◆ **Письменное задание 1**: Как во фрагменте документа о саморифмах иначе называют неполные саморифмы?
◆ **Письменное задание 2**: Допишите продолжение фрагмента документа о саморифмах и палиндромоидах, начиная после его последнего предложения.

◆ **Фрагмент документа**:
Пока не дошли до перевертней, заранее обратим внимание на приоритет их звуковой организации и на вторичность графики. Кроме полных «саморифм», бывают неполные или палиндромоиды.

Ряд примеров: «Мошенник из Кинешмы», «Товарищ Эшафот», «Офицер Люцифер», «Водевиль людоедов», «Будни индюков», «Ахинея жениха», «Философ фасоли», «Лермонтов – вот номер!», «Гаудеамус – Сумароков». «Дворжак – кроссворд», «Власть – слава», «Лидер – беспредел», «Дружба – абсурд», «Адрес – сердце», «Государь радуг», «Радуйся, сударь!», «Гармония – норма», «Наполеон – аэроплан», «Аэропорт – Тропарево», «Автобус – суббота», «Думал – перламутр», «Булгаков – выкаблучивал», «Жеребенок Фаберже», «Трофей Лефорта», «Тезавр Лавуазье», «Триумф Ферми», «Адольф флота», «Барокко корабля», «Европа – апре ву», «Нут-ка – ахтунг», «Ариведерча – шедевр», «Реформе – семафор!» «Головоломка – олово», «Артиллерист – селитра», «Зарежем менеджера», «Авторитет братвы», «Затяну в унитаз», «Тюль в валюте», «Экивок – заковырка», «Пещера – прищепка», «Алкаш – шакал», «Аскет – сексот», «Киев – фейк», «Жираф – Париж», «Мулен руж – журнал», «Носорог – гарсон», «Евтух – вертухай», «Гроссман – комсорг», «Фонари Нарофоминска», «Босфор – русофоб», «Гораций – рыцарь», «Вилка – клюв», «Олимпийское помело», «Нетребко – Кубертен», «Заговор – не в бровь, а в глаз», «Плюс сюрприз», «Рифма – амфора – ампир», «Муза – разум – заумь», «Хромов – скоморох», «Сидр задирист», «Чурбанов обручен», «Люблю юбилей», «Брависсимо – комиссия», «Зорким – микроскоп», «Изумительная нумизматика», «Аватар – отрава», «Воркует кровь», «Артефакт – кафедра», «Физрук – курсив», «Сизиф – физик», «Гафт – факт», «Драка – аккорд», «Малина манила», «Америка – теорема», «Хунвейбин – евнух», «Казусы безусых», «Жалюзи – фюзеляж», «Фортепиано Petrof», «Выноси Кирсанова», «Кобзарь – разборка», «Тургенев – винегрет», «Мразь казарм», «Йогурт – другой».

Конечно, главное в этих парах звуковые, а не буквенные связи. Неполные саморифмы косвенным образом подтверждают версификационную сущность полных саморифм.

◆ **Отобранные строки**:
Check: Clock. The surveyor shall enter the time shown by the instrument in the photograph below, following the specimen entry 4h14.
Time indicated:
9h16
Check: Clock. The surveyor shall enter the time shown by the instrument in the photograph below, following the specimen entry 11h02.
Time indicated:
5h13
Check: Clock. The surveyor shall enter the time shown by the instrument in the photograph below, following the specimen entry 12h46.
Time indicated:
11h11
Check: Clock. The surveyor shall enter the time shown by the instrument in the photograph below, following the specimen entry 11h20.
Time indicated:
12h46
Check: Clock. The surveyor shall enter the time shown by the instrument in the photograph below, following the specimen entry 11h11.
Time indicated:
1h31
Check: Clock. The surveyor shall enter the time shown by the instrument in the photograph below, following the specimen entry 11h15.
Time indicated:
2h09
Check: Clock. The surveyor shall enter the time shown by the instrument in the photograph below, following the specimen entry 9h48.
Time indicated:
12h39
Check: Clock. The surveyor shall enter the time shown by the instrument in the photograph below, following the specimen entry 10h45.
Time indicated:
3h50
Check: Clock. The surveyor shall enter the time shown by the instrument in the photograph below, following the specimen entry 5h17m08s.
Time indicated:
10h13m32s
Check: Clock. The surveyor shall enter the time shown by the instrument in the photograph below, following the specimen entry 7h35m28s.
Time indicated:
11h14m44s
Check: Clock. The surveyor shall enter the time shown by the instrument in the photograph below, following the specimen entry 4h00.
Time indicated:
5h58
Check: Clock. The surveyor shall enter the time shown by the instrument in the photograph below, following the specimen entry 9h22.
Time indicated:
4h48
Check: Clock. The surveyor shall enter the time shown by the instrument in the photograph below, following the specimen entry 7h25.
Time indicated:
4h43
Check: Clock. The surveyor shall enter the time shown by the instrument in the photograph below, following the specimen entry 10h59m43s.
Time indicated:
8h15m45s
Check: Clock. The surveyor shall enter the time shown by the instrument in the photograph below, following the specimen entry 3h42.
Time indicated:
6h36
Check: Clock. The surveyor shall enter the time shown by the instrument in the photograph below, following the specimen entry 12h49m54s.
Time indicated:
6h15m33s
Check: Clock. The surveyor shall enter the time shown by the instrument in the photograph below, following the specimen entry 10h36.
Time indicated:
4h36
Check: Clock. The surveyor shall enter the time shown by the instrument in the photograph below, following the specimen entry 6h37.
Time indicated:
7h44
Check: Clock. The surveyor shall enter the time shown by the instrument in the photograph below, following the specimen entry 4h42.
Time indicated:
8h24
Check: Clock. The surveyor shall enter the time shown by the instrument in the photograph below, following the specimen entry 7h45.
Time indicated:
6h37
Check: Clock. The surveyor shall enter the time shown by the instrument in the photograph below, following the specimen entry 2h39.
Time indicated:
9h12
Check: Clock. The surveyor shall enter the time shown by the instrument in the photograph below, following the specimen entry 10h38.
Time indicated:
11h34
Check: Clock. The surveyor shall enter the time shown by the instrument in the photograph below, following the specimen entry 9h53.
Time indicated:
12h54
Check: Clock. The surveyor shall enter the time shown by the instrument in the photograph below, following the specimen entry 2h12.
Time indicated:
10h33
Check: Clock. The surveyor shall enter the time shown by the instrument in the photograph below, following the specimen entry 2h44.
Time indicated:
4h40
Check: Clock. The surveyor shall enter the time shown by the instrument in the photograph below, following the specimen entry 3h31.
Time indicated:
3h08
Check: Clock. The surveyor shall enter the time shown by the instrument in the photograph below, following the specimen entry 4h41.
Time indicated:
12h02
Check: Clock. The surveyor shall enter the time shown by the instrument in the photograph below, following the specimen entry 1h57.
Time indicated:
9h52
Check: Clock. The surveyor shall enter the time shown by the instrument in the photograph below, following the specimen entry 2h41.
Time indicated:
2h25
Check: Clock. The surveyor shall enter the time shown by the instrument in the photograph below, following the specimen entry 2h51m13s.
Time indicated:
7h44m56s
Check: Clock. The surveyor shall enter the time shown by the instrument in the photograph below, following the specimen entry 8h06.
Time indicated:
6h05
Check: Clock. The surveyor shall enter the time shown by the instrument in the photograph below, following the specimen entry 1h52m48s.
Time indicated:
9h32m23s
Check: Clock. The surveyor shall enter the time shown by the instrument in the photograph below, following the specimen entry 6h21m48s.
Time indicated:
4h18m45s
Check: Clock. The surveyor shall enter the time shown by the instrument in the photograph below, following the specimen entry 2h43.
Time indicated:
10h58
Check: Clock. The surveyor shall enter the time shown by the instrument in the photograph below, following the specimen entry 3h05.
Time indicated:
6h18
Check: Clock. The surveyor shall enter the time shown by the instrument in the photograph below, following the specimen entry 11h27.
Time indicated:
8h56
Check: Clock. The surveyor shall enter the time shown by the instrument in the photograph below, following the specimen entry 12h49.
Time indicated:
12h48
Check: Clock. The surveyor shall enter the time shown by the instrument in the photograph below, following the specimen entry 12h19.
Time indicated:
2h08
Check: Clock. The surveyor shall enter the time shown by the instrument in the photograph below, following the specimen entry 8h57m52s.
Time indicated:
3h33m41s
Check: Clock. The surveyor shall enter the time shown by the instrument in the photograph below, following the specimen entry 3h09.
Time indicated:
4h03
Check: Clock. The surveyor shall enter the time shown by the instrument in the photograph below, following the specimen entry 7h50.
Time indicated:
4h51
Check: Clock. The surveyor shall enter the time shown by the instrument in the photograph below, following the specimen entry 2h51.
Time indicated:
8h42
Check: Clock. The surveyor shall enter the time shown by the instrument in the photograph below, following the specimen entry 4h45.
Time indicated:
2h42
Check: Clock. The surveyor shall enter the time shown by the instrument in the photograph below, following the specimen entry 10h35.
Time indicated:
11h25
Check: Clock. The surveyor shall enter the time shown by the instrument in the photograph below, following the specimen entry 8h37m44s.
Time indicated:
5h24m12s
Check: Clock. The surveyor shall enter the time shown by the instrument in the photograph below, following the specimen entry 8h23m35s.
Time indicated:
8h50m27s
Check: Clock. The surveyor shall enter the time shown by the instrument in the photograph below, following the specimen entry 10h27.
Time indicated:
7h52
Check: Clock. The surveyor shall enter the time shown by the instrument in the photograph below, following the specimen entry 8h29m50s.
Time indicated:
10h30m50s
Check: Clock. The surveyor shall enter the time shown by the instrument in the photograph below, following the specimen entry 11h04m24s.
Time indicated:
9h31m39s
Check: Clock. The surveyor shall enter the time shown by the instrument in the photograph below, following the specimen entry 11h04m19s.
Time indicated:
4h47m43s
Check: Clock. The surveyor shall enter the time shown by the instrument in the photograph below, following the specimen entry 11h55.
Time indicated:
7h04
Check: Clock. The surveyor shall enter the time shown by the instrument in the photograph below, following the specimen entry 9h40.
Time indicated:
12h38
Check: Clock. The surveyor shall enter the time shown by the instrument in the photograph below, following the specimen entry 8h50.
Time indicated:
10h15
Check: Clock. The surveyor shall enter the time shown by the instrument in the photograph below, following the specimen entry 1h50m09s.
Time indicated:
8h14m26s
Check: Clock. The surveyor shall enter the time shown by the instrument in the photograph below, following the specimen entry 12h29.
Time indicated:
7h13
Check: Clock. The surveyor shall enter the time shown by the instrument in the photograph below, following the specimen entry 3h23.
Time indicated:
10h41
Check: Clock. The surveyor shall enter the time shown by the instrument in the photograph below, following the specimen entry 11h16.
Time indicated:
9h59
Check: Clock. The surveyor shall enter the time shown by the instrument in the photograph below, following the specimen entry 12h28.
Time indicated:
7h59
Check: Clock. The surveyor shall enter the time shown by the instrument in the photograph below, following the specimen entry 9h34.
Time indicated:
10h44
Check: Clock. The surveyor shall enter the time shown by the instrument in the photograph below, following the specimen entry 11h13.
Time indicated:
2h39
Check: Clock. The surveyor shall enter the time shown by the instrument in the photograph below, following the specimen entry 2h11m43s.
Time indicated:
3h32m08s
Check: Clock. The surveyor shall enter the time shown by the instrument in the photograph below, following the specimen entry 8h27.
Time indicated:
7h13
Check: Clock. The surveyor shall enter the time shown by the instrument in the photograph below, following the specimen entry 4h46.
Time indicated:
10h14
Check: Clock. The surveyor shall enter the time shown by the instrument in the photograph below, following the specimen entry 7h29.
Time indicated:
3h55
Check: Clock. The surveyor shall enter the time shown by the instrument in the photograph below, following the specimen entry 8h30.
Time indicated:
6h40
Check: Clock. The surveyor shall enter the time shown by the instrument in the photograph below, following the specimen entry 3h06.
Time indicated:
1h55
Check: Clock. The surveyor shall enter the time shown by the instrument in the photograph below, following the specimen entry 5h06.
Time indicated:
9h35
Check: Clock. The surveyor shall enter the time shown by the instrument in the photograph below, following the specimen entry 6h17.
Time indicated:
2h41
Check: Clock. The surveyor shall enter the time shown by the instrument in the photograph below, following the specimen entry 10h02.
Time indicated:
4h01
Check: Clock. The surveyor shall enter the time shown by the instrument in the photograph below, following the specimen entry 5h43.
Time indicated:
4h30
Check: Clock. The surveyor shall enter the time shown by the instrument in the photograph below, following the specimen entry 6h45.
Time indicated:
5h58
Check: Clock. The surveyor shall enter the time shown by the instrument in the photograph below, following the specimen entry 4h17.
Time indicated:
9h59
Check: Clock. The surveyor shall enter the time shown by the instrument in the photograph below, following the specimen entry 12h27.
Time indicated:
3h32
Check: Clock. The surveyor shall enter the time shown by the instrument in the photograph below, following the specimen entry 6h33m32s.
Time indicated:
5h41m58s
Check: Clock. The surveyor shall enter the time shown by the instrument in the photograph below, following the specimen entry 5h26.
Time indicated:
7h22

◆ **Результат 1**: Палиндромоиды.

◆ **Результат 2**:
О палиндромоидах я когда-то писал в «НиЖ» (по-моему, 1970, №9), приводя случаи, всем известные: «Евгений Онегин», «Всевышней волею Зевеса», «Европы баловень Орфей», «Везувий зев открыл»… Можно добавить Шатрова:

 

Орфей наоборот – Эфрон.

Цветаева!

Твои стихи со всех сторон

Читаемы.

 

Его же:

Не доживу до ночей катаракты,

Не потеряю навеки из глаз

Профиль Волошина на Кара-Даге,

Крымские горы – русский Парнас.

 

Его же:

Я лебедь Коктебеля.

 

И Сергеева («Аким Нахимов»):

 

В дружбе добр, в службе бодр.

 

Можно отнести к подобным звукоиграм и самые раскачивающиеся слова – «Мальчики на качелях» (Эдуард Багрицкий?). Обратный порядок согласных ЛЧК – КЧЛ со сбитым ритмом передает изменение скорости на разных участках амплитуды качания.

Авторы порой допускают использование палиндромоидов в своих перевертнях. У Кирсанова есть строка – «личинок кончил». Одно И пропало почти незаметно. Это не погрешность, а допущение. Встречаются у разных авторов и другие допуски. Например, «Восток отцов», «Суперэпус».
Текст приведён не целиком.